Why does the location of saver in the script matter when there is a graph object in TensorFlow?

I was training some models and I noticed that when I explicitly defined a graph variable, then it mattered where my saver object was created. First my code looked like this:
import tensorflow as tf
from tensorflow.examples.tutorials.mnist import input_data
mnist = input_data.read_data_sets("tmp_MNIST_data/", one_hot=True)
x = tf.placeholder(tf.float32, [None, 784])
W = tf.Variable(tf.truncated_normal([784, 10], mean=0.0, stddev=0.1),name='w')
b = tf.Variable(tf.constant(0.1, shape=[10]),name='b')
y = tf.nn.softmax(tf.matmul(x, W) + b)
y_ = tf.placeholder(tf.float32, [None, 10])
cross_entropy = tf.reduce_mean(-tf.reduce_sum(y_ * tf.log(y), reduction_indices=[1]))

> [CHALLENGES]:
a - Copy the part of the TensorFlow saver question that begins at the words "Why does the" and ends after the words "10], mean=0.0, stddev=0.1),name='w')".
b - Summarize the TensorFlow saver question in two sentences.
c - Continue the TensorFlow saver question from the point where it stops.

> [SUPPLIED DATA]:
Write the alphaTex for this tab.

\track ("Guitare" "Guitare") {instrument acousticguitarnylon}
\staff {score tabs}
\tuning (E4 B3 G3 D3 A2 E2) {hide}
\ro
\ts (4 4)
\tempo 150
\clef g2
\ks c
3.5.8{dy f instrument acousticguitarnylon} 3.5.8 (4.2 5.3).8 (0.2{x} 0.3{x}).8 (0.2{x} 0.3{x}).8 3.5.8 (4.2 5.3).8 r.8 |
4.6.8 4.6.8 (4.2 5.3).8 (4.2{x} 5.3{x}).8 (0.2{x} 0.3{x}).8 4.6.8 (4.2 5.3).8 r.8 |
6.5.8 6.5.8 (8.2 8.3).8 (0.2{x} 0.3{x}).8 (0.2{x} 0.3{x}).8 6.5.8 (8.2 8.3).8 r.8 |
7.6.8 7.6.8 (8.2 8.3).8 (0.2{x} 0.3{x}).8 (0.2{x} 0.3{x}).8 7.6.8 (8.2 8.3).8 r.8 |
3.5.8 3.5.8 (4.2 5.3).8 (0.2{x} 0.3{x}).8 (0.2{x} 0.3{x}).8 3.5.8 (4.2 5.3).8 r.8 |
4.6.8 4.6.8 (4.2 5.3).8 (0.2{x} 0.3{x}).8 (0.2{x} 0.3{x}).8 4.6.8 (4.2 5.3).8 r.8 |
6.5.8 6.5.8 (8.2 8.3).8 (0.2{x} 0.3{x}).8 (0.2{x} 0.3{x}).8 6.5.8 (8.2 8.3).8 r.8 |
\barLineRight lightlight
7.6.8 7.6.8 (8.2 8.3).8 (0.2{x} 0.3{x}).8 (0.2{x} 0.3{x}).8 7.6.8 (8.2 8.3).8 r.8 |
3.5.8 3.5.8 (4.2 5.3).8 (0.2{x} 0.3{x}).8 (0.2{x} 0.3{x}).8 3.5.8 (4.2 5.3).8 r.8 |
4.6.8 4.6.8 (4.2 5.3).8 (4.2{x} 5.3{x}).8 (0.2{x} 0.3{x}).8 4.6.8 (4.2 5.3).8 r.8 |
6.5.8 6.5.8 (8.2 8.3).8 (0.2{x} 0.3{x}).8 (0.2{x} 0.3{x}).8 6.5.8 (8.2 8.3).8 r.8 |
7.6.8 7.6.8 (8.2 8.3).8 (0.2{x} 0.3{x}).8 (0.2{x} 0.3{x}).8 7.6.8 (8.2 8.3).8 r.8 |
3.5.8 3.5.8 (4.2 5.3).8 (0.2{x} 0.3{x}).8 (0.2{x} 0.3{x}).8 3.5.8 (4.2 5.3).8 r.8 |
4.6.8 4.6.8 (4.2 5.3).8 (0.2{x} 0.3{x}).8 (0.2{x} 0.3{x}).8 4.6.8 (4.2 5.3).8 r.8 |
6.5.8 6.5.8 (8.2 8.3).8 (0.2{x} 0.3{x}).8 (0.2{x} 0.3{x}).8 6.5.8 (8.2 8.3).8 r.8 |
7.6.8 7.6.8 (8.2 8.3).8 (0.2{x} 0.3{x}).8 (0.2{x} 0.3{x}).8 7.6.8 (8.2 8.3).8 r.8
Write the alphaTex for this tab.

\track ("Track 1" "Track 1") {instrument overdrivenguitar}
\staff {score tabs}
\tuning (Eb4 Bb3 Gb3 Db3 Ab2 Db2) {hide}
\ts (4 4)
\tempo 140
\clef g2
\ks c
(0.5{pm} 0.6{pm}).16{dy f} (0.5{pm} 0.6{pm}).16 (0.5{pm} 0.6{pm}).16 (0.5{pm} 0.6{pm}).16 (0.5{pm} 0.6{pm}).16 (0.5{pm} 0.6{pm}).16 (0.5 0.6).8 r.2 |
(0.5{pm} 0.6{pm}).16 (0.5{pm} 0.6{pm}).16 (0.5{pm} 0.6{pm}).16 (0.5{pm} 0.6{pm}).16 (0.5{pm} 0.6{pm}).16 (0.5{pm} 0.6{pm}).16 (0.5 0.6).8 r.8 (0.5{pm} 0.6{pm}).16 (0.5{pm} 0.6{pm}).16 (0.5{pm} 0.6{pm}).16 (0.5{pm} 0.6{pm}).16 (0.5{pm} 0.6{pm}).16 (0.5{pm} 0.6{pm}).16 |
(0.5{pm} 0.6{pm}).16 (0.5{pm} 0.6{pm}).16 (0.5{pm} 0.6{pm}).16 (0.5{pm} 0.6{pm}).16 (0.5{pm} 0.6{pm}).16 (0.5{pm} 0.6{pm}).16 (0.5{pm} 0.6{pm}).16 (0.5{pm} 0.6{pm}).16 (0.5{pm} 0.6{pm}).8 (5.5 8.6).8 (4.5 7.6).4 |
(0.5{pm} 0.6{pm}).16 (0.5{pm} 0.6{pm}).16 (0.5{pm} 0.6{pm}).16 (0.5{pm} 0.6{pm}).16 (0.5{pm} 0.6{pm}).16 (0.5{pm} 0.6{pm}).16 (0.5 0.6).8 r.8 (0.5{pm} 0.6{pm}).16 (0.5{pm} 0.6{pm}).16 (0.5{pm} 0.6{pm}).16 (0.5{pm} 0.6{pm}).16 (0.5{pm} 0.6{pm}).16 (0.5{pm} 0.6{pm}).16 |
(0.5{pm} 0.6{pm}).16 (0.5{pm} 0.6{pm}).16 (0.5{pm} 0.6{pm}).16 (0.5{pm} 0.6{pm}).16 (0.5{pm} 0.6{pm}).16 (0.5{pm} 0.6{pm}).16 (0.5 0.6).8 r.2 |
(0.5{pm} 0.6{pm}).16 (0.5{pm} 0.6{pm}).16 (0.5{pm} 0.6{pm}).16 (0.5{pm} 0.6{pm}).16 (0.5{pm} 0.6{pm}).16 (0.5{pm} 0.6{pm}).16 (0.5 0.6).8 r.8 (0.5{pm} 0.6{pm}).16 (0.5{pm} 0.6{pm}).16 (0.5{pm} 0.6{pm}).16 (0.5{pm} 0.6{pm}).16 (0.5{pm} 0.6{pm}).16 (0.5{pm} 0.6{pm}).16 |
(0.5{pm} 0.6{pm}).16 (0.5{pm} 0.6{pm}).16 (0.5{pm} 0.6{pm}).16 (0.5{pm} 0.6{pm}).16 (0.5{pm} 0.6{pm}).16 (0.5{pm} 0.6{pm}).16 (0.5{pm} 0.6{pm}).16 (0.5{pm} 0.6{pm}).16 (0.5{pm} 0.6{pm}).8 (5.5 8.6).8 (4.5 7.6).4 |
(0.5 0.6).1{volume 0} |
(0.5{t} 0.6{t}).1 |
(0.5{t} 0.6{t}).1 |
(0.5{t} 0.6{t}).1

> [RESPONSES IN ORDER]:
a -
Why does the location of saver in the script matter when there is a graph object in TensorFlow?

I was training some models and I noticed that when I explicitly defined a graph variable, then it mattered where my saver object was created. First my code looked like this:
import tensorflow as tf
from tensorflow.examples.tutorials.mnist import input_data
mnist = input_data.read_data_sets("tmp_MNIST_data/", one_hot=True)
x = tf.placeholder(tf.float32, [None, 784])
W = tf.Variable(tf.truncated_normal([784, 10], mean=0.0, stddev=0.1),name='w')

b - While training models, the author found that the placement of the saver object mattered once a graph variable was explicitly defined. The first version of the code loaded the MNIST data and set up placeholders, the variables W and b, a softmax output, and a cross-entropy loss.

c -
correct_prediction = tf.equal(tf.argmax(y,1), tf.argmax(y_,1)) # list of booleans indicating correct predictions
accuracy = tf.reduce_mean(tf.cast(correct_prediction, tf.float32))
train_step = tf.train.GradientDescentOptimizer(0.2).minimize(cross_entropy)
saver = tf.train.Saver()
with tf.Session() as sess:
sess.run(tf.global_variables_initializer())
for i in range(1001):
batch_xs, batch_ys = mnist.train.next_batch(100)
sess.run(fetches=train_step, feed_dict={x: batch_xs, y_: batch_ys})
if i % 100 == 0:
saver.save(sess=sess,save_path='./tmp/mdl_ckpt')
print(sess.run(fetches=accuracy, feed_dict={x: mnist.test.images, y_: mnist.test.labels}))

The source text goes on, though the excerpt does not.